* [Fragmento del texto]:

Pero este avance no puede llevarse a cabo tan sólo con decretos originados en
un gabinete. La alianza plebeya que impulsaría la tarea del cambio tiene que
tener un protagonista social consistente y capaz de insuflarle el dinamismo y
la combatividad que son necesarios para empujar las cosas hacia delante. Un
movimiento sindical vinculado a sus bases debe ser un componente capital para empujar
y consolidar un proceso de liberación nacional. Este proceso tendría como
factor revolucionario un protagonismo popular consistente, en tanto provendría
del sector organizado del trabajo. Desde luego no podría revestir las
características calenturientas que tuvieron algunas de las manifestaciones
pequeño burguesas de los años 70, cuando las “juventudes” –esa entelequia que
abarca todo y no explica nada- agrupadas en la Tendencia y en los
movimientos estudiantiles, intentaron un salto hacia adelante que estaba
condenado de antemano al fracaso por su inadecuación al contexto, fuertemente
conservador, del grueso de la sociedad argentina.
Una entrevista reveladora
Facundo Moyano, el hijo del líder camionero y diputado de la Nación, realizó
declaraciones muy jugosas en torno al tema en una revista de La Pampa, que circuló bastante
por Internet.(1) El párrafo más revelador de su argumentación es la afirmación
de que el movimiento obrero en la
Argentina “tiene que trascender lo estrictamente gremial y
pasar al plano de la lucha política”. Este argumento no pudo ser detectado en
el discurso en Plaza de Mayo que pronunció su padre, y su ausencia constituyó
la mayor falta de una pieza oratoria vacilante y provista de provocación
gratuita (ver Fragilidades, del 2/07/12). Pero no parece que sea
en absoluto este el caso en lo referido a su vástago, que hace gala en el
reportaje al que nos referimos de una comprensión muy abarcadora y dúctil de la
problemática social y política argentina.

* [Lista de tareas]:
**1.** Según el texto sobre el movimiento obrero, ¿qué cargo ocupa Facundo Moyano?
**2.** Reproduce del texto sobre el movimiento obrero el pasaje que va de "Una entrevista reveladora" a "y política argentina.".
**3.** Por favor, sigue escribiendo el texto sobre el movimiento obrero a partir de su última oración.

* [Filas mostradas]:

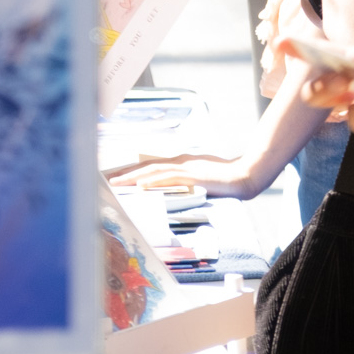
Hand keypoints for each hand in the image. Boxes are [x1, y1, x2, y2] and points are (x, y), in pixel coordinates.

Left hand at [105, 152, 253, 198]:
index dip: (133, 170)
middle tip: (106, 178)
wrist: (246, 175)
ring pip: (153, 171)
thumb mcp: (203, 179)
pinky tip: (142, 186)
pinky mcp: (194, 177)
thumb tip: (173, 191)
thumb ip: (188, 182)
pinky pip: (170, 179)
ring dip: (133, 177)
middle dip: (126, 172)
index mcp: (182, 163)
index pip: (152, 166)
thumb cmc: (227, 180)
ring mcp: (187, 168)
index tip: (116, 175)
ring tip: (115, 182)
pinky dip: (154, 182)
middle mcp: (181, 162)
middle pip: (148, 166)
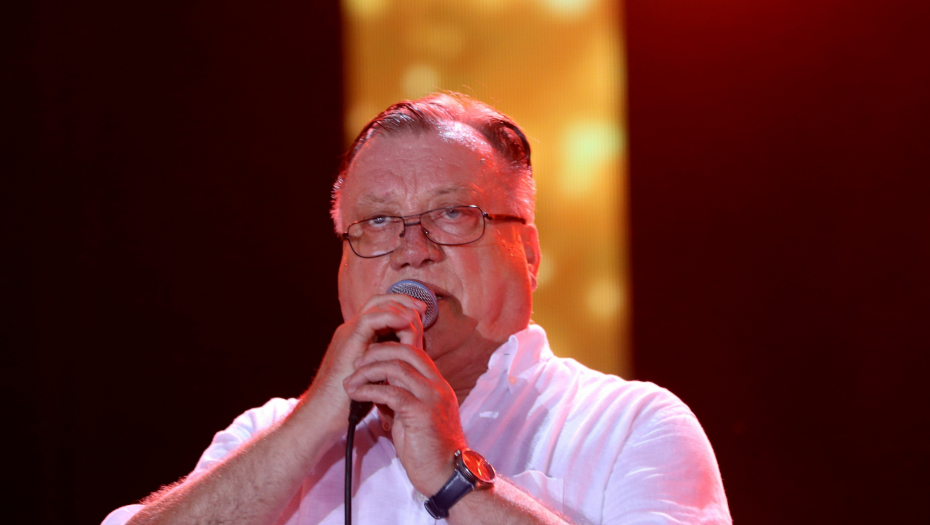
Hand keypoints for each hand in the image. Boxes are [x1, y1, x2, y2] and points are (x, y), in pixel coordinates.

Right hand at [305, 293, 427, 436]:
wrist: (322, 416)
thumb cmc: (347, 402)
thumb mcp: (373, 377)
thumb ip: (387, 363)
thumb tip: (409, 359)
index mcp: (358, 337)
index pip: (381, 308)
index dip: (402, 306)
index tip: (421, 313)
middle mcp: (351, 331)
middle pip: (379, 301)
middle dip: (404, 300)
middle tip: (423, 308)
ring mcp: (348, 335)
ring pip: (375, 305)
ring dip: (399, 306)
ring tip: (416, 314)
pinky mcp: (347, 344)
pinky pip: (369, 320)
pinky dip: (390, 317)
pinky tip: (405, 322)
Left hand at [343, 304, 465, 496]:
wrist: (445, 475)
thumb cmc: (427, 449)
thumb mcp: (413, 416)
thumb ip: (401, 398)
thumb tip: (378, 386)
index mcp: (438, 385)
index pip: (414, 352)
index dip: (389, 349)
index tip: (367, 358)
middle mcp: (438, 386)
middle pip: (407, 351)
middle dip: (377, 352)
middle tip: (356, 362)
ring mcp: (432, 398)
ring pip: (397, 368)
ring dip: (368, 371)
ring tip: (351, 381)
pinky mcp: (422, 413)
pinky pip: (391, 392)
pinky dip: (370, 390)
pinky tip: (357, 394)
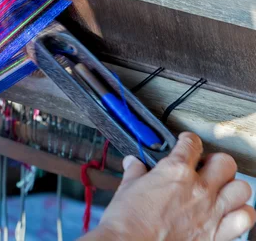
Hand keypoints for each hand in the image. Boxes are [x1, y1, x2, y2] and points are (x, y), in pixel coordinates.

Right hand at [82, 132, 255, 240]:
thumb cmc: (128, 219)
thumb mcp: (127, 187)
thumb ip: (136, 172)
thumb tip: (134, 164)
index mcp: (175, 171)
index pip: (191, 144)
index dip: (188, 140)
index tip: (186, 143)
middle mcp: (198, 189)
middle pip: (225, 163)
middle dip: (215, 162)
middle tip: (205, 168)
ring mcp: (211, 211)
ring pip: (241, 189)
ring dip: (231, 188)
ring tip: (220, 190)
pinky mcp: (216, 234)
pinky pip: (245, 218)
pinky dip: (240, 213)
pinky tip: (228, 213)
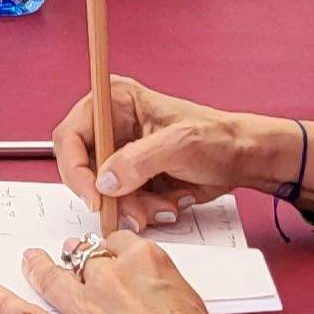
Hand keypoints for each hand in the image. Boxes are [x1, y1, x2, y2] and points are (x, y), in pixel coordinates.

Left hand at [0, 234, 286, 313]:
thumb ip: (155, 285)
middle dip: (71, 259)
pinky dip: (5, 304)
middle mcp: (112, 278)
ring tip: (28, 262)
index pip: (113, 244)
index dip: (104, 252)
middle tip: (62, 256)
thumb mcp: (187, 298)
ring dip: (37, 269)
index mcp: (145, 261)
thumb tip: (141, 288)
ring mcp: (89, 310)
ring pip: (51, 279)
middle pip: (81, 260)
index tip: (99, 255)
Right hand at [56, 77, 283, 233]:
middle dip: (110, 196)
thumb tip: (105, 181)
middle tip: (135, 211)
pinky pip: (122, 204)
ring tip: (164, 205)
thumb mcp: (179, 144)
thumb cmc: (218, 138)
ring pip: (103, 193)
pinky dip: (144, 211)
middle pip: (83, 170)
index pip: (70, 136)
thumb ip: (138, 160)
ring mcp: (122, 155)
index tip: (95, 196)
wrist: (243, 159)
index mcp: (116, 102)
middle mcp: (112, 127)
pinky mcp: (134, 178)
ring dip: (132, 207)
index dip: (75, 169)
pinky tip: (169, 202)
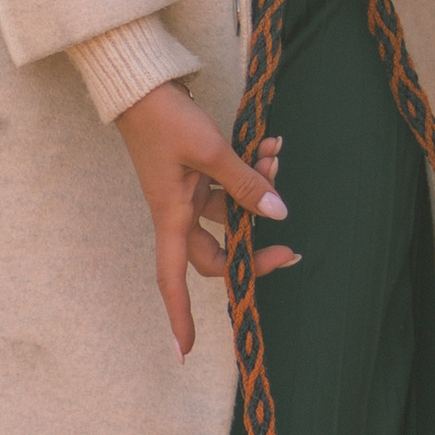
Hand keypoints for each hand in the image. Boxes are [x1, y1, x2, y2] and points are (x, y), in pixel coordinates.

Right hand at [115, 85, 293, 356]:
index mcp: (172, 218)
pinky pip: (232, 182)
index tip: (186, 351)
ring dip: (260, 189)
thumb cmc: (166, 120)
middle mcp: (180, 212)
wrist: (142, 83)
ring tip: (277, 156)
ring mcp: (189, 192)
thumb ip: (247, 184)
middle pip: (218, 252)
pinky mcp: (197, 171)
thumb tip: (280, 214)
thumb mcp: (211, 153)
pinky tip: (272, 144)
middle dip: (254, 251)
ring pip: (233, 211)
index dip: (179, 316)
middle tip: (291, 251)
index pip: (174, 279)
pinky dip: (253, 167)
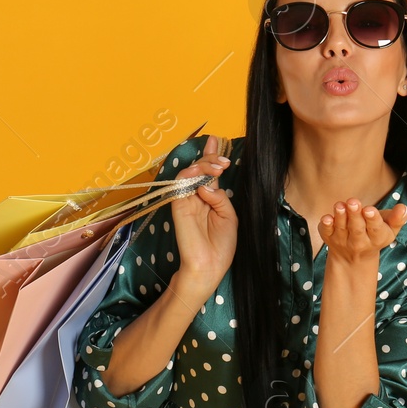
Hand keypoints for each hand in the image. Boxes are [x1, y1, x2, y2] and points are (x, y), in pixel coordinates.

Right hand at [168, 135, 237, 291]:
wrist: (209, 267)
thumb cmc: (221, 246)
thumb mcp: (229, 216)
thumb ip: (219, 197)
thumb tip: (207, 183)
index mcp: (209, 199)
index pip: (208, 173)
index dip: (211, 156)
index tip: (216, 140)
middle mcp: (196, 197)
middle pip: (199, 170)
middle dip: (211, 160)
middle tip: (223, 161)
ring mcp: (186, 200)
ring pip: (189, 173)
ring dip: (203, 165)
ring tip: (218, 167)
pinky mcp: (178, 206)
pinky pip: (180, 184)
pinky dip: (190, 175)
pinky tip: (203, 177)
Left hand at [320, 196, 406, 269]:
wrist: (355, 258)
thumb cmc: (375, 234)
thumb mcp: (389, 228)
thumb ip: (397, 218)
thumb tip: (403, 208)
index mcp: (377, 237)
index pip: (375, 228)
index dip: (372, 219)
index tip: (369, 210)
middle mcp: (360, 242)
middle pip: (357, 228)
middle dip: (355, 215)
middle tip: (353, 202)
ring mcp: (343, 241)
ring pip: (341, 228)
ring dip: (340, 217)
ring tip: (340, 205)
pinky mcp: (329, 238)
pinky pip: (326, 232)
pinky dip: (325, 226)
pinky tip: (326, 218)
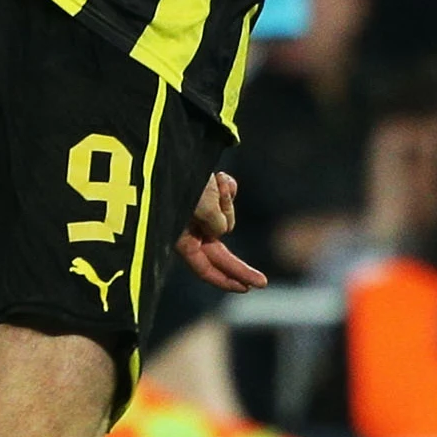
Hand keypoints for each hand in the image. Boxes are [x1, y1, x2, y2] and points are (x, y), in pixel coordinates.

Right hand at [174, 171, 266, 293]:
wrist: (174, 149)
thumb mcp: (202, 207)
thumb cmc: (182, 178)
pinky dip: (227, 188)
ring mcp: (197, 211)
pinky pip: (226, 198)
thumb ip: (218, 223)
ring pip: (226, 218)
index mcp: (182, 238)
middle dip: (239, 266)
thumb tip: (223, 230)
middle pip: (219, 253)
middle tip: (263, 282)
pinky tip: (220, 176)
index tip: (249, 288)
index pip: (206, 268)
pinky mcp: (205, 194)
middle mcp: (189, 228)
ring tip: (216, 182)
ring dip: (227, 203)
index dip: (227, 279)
==
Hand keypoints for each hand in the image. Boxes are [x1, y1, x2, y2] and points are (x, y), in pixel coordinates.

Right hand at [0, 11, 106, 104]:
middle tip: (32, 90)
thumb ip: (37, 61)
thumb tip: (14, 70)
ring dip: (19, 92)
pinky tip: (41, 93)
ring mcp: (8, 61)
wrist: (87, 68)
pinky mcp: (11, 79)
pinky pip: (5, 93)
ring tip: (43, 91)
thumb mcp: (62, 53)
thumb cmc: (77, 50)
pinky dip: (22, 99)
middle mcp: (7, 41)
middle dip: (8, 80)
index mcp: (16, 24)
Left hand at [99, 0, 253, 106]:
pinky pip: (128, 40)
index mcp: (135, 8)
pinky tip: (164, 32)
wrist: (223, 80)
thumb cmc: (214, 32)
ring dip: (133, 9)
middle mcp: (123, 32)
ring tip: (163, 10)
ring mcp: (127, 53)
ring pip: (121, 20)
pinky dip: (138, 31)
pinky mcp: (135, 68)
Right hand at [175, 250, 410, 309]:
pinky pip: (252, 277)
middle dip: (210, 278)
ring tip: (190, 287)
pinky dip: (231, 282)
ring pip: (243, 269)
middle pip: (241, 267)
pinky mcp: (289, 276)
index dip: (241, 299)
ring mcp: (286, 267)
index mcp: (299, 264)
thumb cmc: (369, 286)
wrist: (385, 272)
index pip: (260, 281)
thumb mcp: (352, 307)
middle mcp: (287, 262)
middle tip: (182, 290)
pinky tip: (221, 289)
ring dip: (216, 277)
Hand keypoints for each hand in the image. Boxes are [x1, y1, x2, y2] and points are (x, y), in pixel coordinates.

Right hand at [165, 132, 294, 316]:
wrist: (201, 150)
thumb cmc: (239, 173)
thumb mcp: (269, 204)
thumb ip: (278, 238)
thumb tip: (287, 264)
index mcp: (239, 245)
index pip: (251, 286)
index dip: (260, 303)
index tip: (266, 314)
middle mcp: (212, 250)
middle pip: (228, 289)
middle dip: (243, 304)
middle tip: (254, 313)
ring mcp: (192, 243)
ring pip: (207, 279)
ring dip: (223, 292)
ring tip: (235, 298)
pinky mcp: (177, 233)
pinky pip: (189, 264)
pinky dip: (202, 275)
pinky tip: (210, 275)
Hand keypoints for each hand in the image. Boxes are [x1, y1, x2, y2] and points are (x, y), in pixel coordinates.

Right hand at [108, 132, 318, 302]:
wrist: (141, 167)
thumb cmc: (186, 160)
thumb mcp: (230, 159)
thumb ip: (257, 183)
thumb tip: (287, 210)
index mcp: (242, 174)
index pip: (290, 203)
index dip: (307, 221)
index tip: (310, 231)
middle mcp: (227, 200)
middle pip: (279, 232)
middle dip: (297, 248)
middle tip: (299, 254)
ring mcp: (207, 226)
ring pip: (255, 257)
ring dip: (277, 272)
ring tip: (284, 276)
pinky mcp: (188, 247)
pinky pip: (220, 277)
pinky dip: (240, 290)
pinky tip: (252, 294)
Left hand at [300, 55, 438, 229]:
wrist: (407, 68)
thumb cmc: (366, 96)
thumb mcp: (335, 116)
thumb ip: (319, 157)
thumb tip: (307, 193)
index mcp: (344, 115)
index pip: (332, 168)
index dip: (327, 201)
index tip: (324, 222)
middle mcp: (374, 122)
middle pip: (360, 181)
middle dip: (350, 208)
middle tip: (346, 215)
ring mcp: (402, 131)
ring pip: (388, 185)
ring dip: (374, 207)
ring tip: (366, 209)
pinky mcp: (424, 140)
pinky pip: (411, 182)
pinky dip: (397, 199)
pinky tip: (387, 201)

* [Respuestas]:
**1.** Diputado de la Nación.

**2.**
Una entrevista reveladora
Facundo Moyano, el hijo del líder camionero y diputado de la Nación, realizó
declaraciones muy jugosas en torno al tema en una revista de La Pampa, que circuló bastante
por Internet.(1) El párrafo más revelador de su argumentación es la afirmación
de que el movimiento obrero en la
Argentina “tiene que trascender lo estrictamente gremial y
pasar al plano de la lucha política”. Este argumento no pudo ser detectado en
el discurso en Plaza de Mayo que pronunció su padre, y su ausencia constituyó
la mayor falta de una pieza oratoria vacilante y provista de provocación
gratuita (ver Fragilidades, del 2/07/12). Pero no parece que sea
en absoluto este el caso en lo referido a su vástago, que hace gala en el
reportaje al que nos referimos de una comprensión muy abarcadora y dúctil de la
problemática social y política argentina.

**3.**
Lejos de caer en el peligroso anticristinismo hacia el que parece derivar su
padre, Facundo Moyano pondera su evaluación de la situación con el
enjuiciamiento de sus componentes históricos; primera tarea, nos parece, para
comprender la naturaleza de los problemas que se han de enfrentar. Se remonta a
las raíces del movimiento obrero en la Argentina, a los anarquistas, a la Semana Trágica, a
las matanzas de la Patagonia,
a la huelga del 36 y a la devastación neoliberal de los 90 para hacer
perceptible que la lucha del movimiento obrero es una y que el saldo de
experiencia que deja debe ser capitalizado por los dirigentes actuales. Y
valora la experiencia peronista de la clase obrera estimando que ese fue el
peldaño que “le permitió trascender lo estrictamente gremial y pasar al plano
de la lucha política”.
Esta última apreciación es justísima y permite medir lo regresivo que resultan
ciertas declaraciones y actitudes del elenco gobernante, que apuntan a reducir
la acción de los obreros organizados a las reivindicaciones estrictamente
salariales, mientras no faltan quienes entienden –como Ernesto Laclau- que la
clase obrera ha perdido el peso específico que tenía en el pasado y que el
protagonismo histórico que tenía entonces se ha corrido, en el presente, hacia
unos sectores medios que disponen del instrumental teórico y técnico que es
indispensable para la gestión de la sociedad moderna.
Este es un punto de vista discutible. Trasunta una suerte de perspectiva
eurocéntrica que tal vez no mide el grado sumersión social en que viven las
masas del mundo periférico. Pues, aunque es verdad que el “cognitariado” se
está erigiendo en un factor que escapa tanto al diktat del mercado como al
doctrinarismo de las vanguardias del proletariado, se trata de un fenómeno
circunscrito al mundo desarrollado y su valor como ariete contra las murallas
del sistema está disminuido por el individualismo y la tendencia a la
dispersión de sus integrantes, que en gran medida se diseminan por el mundo
debido a la fuerza de atracción que sobre ellos, como individuos, ejercen los
polos del desarrollo técnico, su carácter avanzado y sus buenos contratos.
Aunque las redes comunicacionales pueden mantenerlos en contacto, su capacidad
para incidir en los acontecimientos es muy relativa, e insuficiente para
mantener la presión que es necesaria para aprovechar el momento de ruptura que
pueda haberse producido en un punto determinado.(2)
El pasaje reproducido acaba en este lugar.